EE inter-connectedness as a TEA rate stimulus

Inter-connectedness is associated with high TEA rates, when closeness is high. It indicates the high degree of partnership per actor, meaning that strong partnership intensity is a causal condition for a high TEA rate. The weakest EEs tend to be correlated to high competition between its actors, but when EE actors switch to a more collaborative or coopetitive scheme, the TEA rate improves. EE actors are supposed to provide an efficient access to people (Hui-Chen et al., 2014), resources, networking opportunities (Albourini et al., 2020), knowledge (Ratten & Rashid, 2020), and, more generally, to various EE nurturing components (Stam & van de Ven, 2019). These actors interact with each other to support entrepreneurial efforts, and consequently, their ties influence entrepreneurial dynamics and its rates. A collaborative mindset among EE actors, thus, has a spillover effect on entrepreneurial dynamics.

Managerial implications

We identified EE attributes related to high TEA levels and rates. A full presence of appropriate attributes will have a sustaining effect on related EE. Similarly, absence or mitigated presence of those attributes will produce a discontinuity effect by retarding the distribution of existing nurturing components within the EE, and reducing the mobility of entrepreneurs to execute their projects.

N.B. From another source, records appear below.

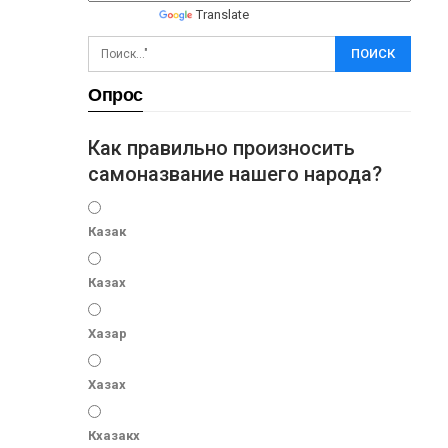
Powered by
Translate
Опрос
Как правильно произносить
самоназвание нашего народа?
Казак
Казах
Хазар
Хазах
Кхазакх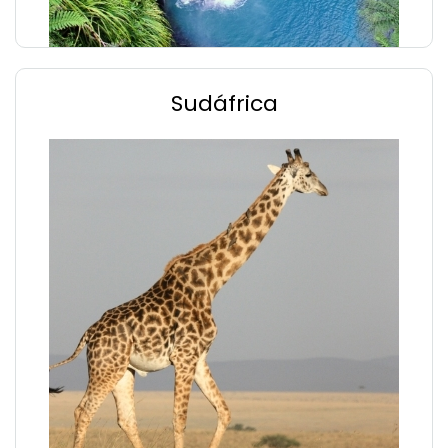
Sudáfrica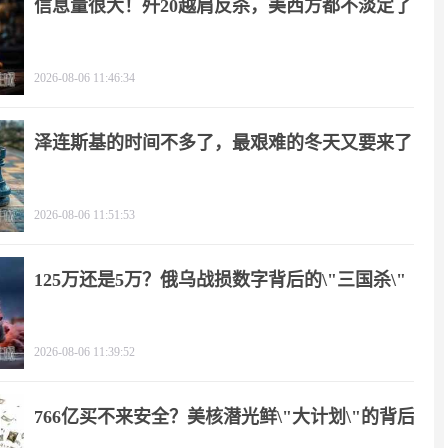
信息量很大！歼20越肩反杀，美西方都不淡定了
2026-08-06 11:46:34
泽连斯基的时间不多了，最艰难的冬天又要来了
2026-08-06 11:51:53
125万还是5万？俄乌战损数字背后的\"三国杀\"
2026-08-06 11:39:52
766亿买不来安全？美核潜光鲜\"大计划\"的背后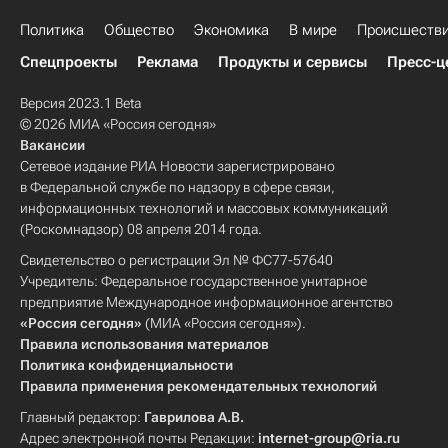
Политика
Общество
Экономика
В мире
Происшеств
Спецпроекты
Реклама
Продукты и сервисы
Пресс-ц
Версия 2023.1 Beta
© 2026 МИА «Россия сегодня»
Вакансии
Сетевое издание РИА Новости зарегистрировано
в Федеральной службе по надзору в сфере связи,
информационных технологий и массовых коммуникаций
(Роскомнадзор) 08 апреля 2014 года.
Свидетельство о регистрации Эл № ФС77-57640
Учредитель: Федеральное государственное унитарное
предприятие Международное информационное агентство
«Россия сегодня»
(МИА «Россия сегодня»).
Правила использования материалов
Политика конфиденциальности
Правила применения рекомендательных технологий
Главный редактор:
Гаврилова А.В.
Адрес электронной почты Редакции:
internet-group@ria.ru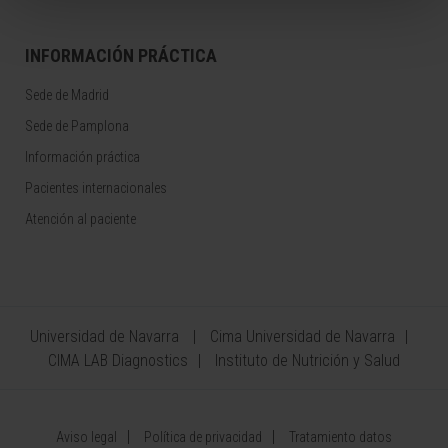
INFORMACIÓN PRÁCTICA
Sede de Madrid
Sede de Pamplona
Información práctica
Pacientes internacionales
Atención al paciente
Universidad de Navarra
Cima Universidad de Navarra
CIMA LAB Diagnostics
Instituto de Nutrición y Salud
Aviso legal
Política de privacidad
Tratamiento datos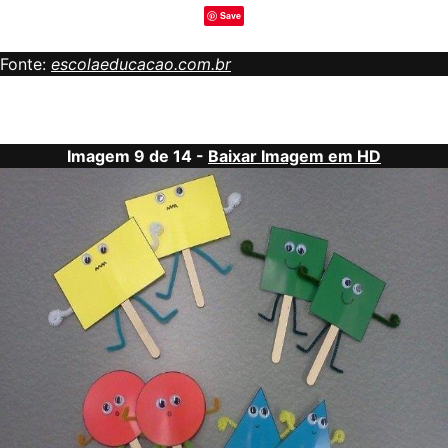
Save
Fonte:
escolaeducacao.com.br
Imagem 9 de 14 -
Baixar Imagem em HD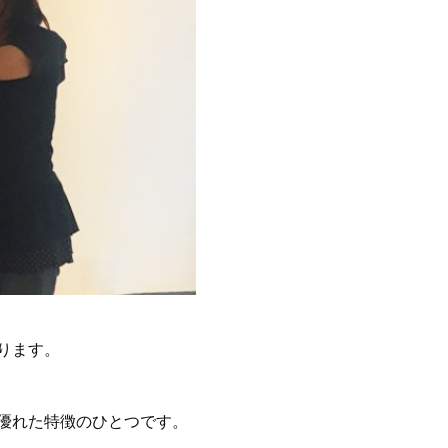
ります。
優れた特徴のひとつです。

Policymakers willing to sustain a high TEA level will promote closeness and cohesiveness among EE actors. In order to raise TEA rates, they will promote closeness and inter-connectedness through an intensive partnership policy across the EE. This resonates with recent research on EE governance in order to promote independent, decentralized, and autonomous decision-making in EEs (Audretsch & Moog, 2020), but with clear guidance on the EE attributes so as to develop and sustain entrepreneurial dynamics at a country level. It will have a positive effect, irrespective of the available portfolio of entrepreneurial nurturing components. This study also provides useful EE indicators and EE success factors to follow. Following the actual research, it is possible to deploy an EE audit framework based on network measures, in order to identify relevant EE attributes and critical configuration patterns.

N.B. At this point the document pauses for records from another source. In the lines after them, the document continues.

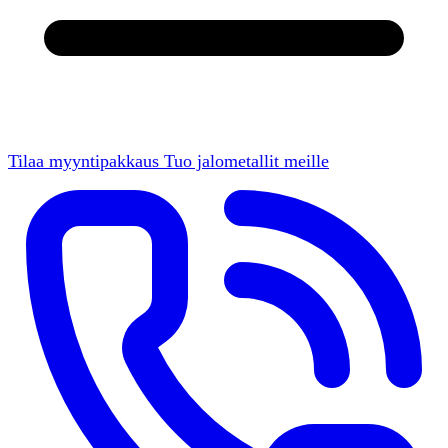
Tilaa myyntipakkaus
Tuo jalometallit meille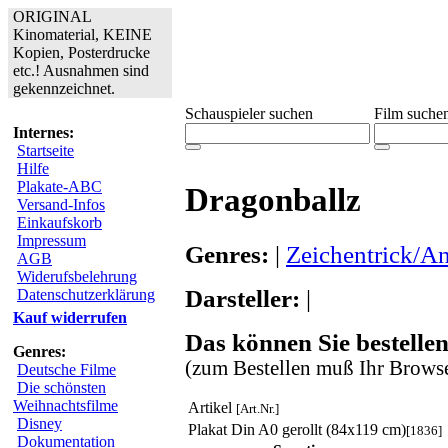
ORIGINAL
Kinomaterial, KEINE
Kopien, Posterdrucke
etc.! Ausnahmen sind
gekennzeichnet.
Schauspieler suchen
Film suche
Internes:
Startseite
Hilfe
Plakate-ABC
Dragonballz
Versand-Infos
Einkaufskorb
Impressum
Genres:
|
Zeichentrick/A
AGB
Widerufsbelehrung
Darsteller:
|
Datenschutzerklärung
Kauf widerrufen
Das können Sie bestellen
Genres:
(zum Bestellen muß Ihr Browse
Deutsche Filme
Die schönsten
Weihnachtsfilme
Artikel
[Art.Nr.]
Disney
Plakat Din A0 gerollt (84x119 cm)
[1836]
Dokumentation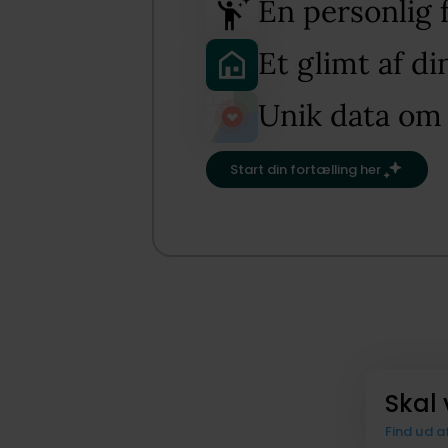
En personlig 
Et glimt af d
Unik data om
Start din fortælling her
Skal 
Find ud a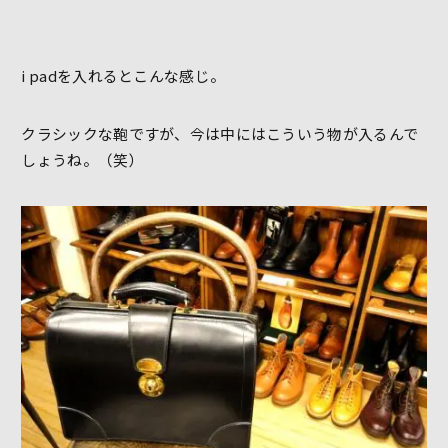
i padを入れるとこんな感じ。
クラシックな鞄ですが、今は中にはこういう物が入るんで
しょうね。（笑）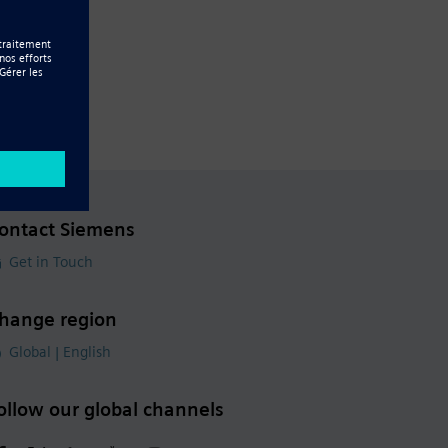
ontact Siemens
Get in Touch
hange region
Global | English
ollow our global channels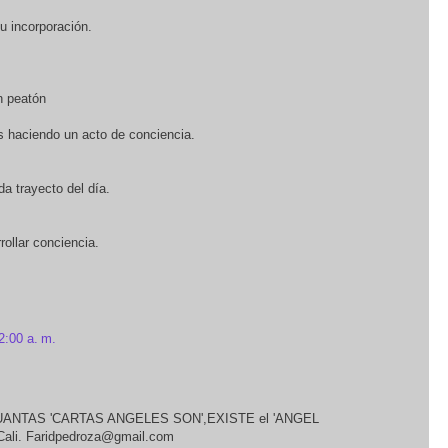
u incorporación.
n peatón
s haciendo un acto de conciencia.
da trayecto del día.
rollar conciencia.
2:00 a. m.
UANTAS 'CARTAS ANGELES SON',EXISTE el 'ANGEL
Cali. Faridpedroza@gmail.com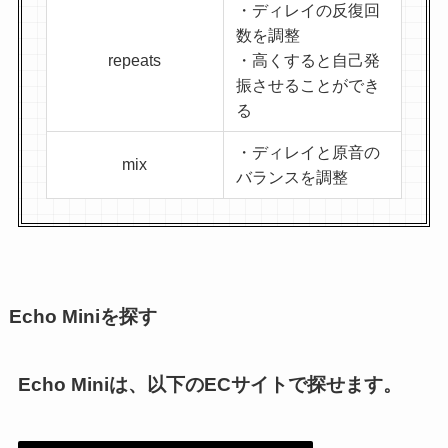
・ディレイの反復回
数を調整
repeats
・高くすると自己発
振させることができ
る
・ディレイと原音の
mix
バランスを調整
Echo Miniを探す
Echo Miniは、以下のECサイトで探せます。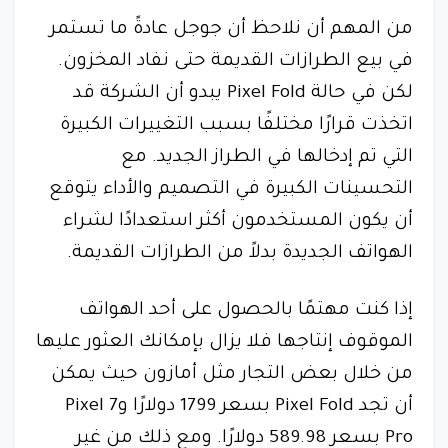
من المهم أن نلاحظ أن جوجل عادةً ما تستمر
في بيع الطرازات القديمة حتى نفاد المخزون.
لكن في حالة Pixel Fold يبدو أن الشركة قد
اتخذت قرارًا مختلفًا بسبب التغييرات الكبيرة
التي تم إدخالها في الطراز الجديد. مع
التحسينات الكبيرة في التصميم والأداء يتوقع
أن يكون المستخدمون أكثر استعدادًا لشراء
الهواتف الجديدة بدلاً من الطرازات القديمة.
إذا كنت مهتمًا بالحصول على أحد الهواتف
الموقوف إنتاجها فلا يزال بإمكانك العثور عليها
من خلال بعض التجار مثل أمازون حيث يمكن
أن تجد Pixel Fold بسعر 1799 دولارًا وPixel 7
Pro بسعر 589.98 دولارًا. ومع ذلك من غير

Limitations and further research

In this study, the low number of subject countries is a limitation. However, the methods deployed, which required a high investment coding for web scraping and network measurement protocol, can be now easily and quickly replicated in any given country or region. Such a campaign to expand our research cases will provide novel results to refine the EE knowledge, for instance, to qualitatively compare low-income countries with other kinds of countries. We are also limited by secondary data—we used online media big data—but which constrained this analysis; however, we do not predict finding better data sources in the immediate future. Finally, we are limited because of the spillover measures set at a national level, limiting this method to countries with only one EE.

There is a potential for future research: building a structured research canvas (Shipilov & Gawer, 2020) and exploring the definition and criteria of EE actors and entrepreneurial nurturing components, the role of the EE central actor, as well as other network measures to be sought. This research leads also to open a strategic research perspective on various ways to stimulate entrepreneurship in a given territory, may be through a resource-based view approach applied to EEs with a modularity perspective (Baldwin & Clark, 2000).